Sunday, December 24, 2006

A discussion almost no longer worth having

Just So You KnowPartisan Politics

As shadowed (whined about, really) in a comment to an earlier post by Minister Buckethead, I don’t see much intelligent political discourse these days. Which is a shame, really - I’ve always enjoyed reading it and have, at times enjoyed writing it or attempting to.

But these days, political discussions tend to appear most often from mouth-breathers with no critical thinking skills or rank partisans pushing buttons on a presumed-ignorant voting populace.  The ratio must be somewhere around 90% today, unlike back in the “old days”, where it was only, oh, 75%-80%.

As an example of the former, I’d give Debbie Schlussel’s recent rant on Barack Obama ("Barack Hussein Obama: Once a Muslim, Always A Muslim") and some of the comments (not the post by the estimable Allahpundit, but some of the comments) in the story at Hot Air, ”Schlussel: Is Obama a Muslim manchurian candidate?“.  Anyone who feels compelled to use Sen.
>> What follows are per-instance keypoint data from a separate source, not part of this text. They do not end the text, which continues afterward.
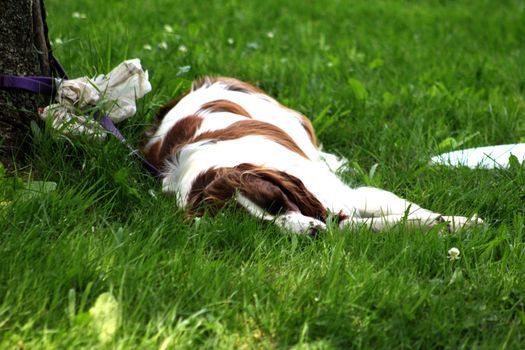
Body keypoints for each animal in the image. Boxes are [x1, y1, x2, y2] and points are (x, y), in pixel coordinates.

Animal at [141, 77, 482, 235]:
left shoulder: (339, 193)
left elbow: (406, 209)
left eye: (277, 203)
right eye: (260, 227)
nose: (312, 233)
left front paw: (461, 222)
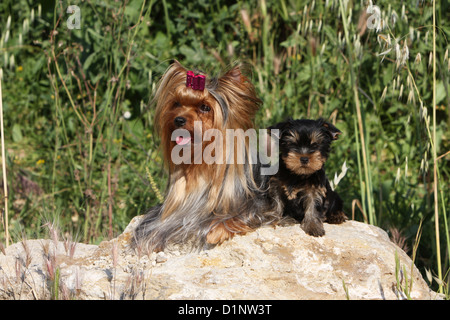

Obama’s middle name, other than perhaps his mother, is an unserious rabble-rouser and should be vigorously ignored.  Anyone who thinks he’s DQ’d from further political office solely due to his Muslim heritage is no different, and has the added disadvantage of being incapable of forming a coherent thought in support of an argument they’re incapable of considering.  Rubes, the lot of them.

Examples of the latter abound; far too many to list, but they include the hubbub about Harold Ford Jr. and his taste for white women and the creepy predilections of Mark Foley.  In the comments to a story (linked to the story) that Buckethead provided below (referenced above), about a congressional aide named Shriber who solicited help from hackers in adjusting his undergraduate GPA, most of the noise wasn’t focused on the fact that Shriber had attempted to violate a federal law, nor that he’d been played so majestically by the supposed hackers he thought he’d found to help with his nefarious plot. 

No, the comments went straight to the heart of the matter - that he was an aide to a Republican. The first of these stories flatly didn’t matter, not a bit, the second was interesting primarily due to Foley’s immediate resignation but not at all due to his party affiliation, and the third indicated that the commenters were humorless drones, politically tin-eared morons without meaningful lives, beating on a drum that people with IQs over 100 wouldn’t even hear.

Those pushing stories like these either don’t know or wilfully ignore how low-budget and minimally meaningful their rants are, to thinking adults.  Yet they continue; they happened throughout the 2004 presidential campaign, throughout the most recent mid-term elections, and are sure to play a part in the 2008 federal elections as well.  Truly a shame, and a waste of opportunity to have an intelligent discussion about what we really want our legislative overlords and masters to do on our behalf.

But enough of my setup - as you all know, Scott Adams’ Dilbert speaks for the common man, and hasn’t let us down in our hour of need.  Witness:

Dec 22, 2006:
image (click for original @ Dilbert.com)

Dec 23, 2006:
image (click for original @ Dilbert.com)

They pretty much summarize my view of the landscape as it sits today.  We, as an electorate have to get smarter, and while we’re working on that, we have to reject the button pushers and the slobbering retards.  Yeah, that’s a plan.